Work instructions
Answer with the number of lines in the listing below that contain the word "было", and nothing else.

-------- Data under study

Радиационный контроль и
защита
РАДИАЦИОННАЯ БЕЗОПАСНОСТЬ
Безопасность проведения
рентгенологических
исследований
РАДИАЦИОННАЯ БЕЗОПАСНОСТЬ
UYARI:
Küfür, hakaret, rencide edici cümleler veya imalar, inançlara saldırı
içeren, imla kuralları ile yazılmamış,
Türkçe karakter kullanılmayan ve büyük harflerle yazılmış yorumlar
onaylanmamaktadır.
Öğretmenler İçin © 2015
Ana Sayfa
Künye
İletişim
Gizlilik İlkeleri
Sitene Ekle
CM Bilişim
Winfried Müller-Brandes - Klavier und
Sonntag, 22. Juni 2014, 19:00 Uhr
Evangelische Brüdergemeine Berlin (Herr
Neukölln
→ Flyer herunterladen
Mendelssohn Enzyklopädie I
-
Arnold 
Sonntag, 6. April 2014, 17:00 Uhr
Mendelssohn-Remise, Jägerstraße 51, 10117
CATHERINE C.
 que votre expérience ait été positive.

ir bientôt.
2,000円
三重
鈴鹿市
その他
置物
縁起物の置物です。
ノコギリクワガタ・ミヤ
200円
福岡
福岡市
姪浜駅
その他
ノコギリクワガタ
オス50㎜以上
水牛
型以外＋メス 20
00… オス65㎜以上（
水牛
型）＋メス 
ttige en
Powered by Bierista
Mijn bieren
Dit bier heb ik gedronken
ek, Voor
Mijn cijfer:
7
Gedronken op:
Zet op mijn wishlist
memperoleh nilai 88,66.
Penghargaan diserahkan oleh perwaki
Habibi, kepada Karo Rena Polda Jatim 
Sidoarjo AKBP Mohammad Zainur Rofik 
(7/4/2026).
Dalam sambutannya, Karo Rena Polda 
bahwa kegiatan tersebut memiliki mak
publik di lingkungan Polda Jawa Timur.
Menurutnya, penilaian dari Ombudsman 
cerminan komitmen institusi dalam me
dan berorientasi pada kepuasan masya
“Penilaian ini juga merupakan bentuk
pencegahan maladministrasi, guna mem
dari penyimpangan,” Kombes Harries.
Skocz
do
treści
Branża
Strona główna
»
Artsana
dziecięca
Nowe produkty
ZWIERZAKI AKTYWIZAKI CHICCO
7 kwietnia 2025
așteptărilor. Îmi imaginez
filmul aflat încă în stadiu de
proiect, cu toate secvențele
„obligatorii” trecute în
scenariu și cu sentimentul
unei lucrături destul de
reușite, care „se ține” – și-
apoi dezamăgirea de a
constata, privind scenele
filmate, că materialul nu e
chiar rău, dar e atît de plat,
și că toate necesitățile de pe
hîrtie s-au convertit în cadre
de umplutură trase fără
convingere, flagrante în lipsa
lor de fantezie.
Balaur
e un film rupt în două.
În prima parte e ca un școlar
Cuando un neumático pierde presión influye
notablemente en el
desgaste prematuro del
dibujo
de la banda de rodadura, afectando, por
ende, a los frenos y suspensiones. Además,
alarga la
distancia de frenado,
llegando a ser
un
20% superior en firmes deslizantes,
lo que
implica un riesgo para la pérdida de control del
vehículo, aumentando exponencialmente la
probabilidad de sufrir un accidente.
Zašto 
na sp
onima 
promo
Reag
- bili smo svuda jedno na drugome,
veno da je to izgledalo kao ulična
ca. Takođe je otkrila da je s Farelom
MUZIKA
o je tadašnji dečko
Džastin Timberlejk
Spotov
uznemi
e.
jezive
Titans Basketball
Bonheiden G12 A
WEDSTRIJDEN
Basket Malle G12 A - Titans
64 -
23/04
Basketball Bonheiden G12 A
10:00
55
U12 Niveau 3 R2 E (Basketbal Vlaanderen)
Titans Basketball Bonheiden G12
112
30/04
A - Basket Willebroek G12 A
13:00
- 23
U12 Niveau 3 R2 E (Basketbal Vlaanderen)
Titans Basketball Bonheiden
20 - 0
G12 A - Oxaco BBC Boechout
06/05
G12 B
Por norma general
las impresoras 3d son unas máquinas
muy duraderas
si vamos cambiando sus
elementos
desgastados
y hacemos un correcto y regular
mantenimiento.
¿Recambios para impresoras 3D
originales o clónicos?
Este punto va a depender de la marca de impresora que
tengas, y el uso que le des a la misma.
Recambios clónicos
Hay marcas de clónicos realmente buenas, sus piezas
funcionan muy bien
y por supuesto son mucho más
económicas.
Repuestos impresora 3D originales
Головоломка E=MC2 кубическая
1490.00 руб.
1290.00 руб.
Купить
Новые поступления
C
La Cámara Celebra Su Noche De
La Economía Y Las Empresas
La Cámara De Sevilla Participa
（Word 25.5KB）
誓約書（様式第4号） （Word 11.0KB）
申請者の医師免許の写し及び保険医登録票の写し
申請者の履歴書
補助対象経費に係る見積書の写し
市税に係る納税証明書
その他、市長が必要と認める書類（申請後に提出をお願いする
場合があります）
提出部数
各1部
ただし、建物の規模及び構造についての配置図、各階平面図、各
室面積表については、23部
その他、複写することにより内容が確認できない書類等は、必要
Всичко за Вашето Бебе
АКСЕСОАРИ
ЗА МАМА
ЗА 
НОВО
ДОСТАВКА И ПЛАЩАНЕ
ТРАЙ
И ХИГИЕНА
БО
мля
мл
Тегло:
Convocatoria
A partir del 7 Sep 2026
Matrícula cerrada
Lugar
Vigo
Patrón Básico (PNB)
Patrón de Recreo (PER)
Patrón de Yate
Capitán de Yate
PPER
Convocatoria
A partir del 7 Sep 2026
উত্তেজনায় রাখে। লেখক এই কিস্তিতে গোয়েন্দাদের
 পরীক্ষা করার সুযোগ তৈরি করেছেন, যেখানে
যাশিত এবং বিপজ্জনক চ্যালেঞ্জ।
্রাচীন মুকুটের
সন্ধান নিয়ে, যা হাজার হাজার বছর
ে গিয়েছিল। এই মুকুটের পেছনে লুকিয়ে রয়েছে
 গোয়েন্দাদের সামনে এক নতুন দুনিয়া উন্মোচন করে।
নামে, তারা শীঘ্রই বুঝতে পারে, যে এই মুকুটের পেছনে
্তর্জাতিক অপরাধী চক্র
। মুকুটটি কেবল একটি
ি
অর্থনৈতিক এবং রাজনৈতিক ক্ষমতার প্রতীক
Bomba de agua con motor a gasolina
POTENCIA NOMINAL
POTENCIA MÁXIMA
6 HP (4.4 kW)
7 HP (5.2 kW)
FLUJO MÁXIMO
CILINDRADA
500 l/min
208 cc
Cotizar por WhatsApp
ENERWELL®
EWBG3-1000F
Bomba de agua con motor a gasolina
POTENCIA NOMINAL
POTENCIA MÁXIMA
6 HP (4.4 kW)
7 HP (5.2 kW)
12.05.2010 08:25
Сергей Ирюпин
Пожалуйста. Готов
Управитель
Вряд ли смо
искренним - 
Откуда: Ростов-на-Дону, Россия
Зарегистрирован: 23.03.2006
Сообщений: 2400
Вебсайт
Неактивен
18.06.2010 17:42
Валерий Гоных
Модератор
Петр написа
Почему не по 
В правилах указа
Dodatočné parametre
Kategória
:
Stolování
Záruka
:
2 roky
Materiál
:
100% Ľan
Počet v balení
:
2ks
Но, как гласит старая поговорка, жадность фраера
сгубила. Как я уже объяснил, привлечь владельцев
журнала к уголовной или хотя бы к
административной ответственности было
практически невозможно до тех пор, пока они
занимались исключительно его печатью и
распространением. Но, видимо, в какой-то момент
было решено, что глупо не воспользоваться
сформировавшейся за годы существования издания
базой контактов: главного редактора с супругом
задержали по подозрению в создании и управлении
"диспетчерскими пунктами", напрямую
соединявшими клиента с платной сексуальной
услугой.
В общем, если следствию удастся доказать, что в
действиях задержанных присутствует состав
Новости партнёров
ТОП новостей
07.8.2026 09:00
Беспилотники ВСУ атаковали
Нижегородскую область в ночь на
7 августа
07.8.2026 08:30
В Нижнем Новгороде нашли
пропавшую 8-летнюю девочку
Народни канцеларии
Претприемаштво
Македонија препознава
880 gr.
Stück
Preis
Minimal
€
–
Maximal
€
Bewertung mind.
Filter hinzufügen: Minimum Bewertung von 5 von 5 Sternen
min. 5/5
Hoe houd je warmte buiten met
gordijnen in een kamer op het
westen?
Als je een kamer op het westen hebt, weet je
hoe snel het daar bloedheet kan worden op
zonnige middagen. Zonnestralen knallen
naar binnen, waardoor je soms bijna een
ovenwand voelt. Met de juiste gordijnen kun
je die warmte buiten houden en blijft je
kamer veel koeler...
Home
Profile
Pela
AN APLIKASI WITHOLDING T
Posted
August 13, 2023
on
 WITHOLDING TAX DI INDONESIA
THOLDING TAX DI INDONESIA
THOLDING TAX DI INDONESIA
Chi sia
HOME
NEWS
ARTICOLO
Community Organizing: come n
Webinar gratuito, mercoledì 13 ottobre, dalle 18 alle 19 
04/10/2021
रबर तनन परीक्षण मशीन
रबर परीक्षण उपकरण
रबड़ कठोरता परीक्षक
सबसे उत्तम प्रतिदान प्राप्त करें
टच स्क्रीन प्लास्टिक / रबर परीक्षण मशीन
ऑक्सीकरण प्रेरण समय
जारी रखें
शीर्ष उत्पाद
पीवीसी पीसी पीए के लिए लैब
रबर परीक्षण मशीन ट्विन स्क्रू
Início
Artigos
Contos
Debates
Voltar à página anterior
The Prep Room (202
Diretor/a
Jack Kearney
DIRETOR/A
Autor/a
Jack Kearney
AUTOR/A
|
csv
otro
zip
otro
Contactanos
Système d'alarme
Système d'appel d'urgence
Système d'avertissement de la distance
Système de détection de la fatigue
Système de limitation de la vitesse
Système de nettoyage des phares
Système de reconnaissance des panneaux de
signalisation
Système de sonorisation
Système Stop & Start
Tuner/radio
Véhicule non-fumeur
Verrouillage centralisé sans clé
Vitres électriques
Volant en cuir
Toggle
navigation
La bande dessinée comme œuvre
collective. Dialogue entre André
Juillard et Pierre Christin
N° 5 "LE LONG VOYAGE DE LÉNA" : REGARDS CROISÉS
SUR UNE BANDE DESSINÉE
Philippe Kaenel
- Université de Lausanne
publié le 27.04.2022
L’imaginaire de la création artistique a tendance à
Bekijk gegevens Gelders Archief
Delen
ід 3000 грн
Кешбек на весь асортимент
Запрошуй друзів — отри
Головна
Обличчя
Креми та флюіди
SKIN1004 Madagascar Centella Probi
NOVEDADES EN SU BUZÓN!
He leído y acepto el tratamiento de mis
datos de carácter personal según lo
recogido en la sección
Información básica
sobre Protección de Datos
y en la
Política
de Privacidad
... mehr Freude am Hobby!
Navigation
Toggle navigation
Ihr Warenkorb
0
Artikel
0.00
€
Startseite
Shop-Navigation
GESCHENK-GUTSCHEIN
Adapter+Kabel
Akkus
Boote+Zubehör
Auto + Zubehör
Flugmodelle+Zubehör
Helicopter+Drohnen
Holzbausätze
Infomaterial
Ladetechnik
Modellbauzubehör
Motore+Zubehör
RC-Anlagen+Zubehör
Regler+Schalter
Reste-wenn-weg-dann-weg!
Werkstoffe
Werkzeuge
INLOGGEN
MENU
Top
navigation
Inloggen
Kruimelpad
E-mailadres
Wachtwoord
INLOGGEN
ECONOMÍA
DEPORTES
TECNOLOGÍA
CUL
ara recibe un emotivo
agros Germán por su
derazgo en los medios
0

----------------

Reply to the task
2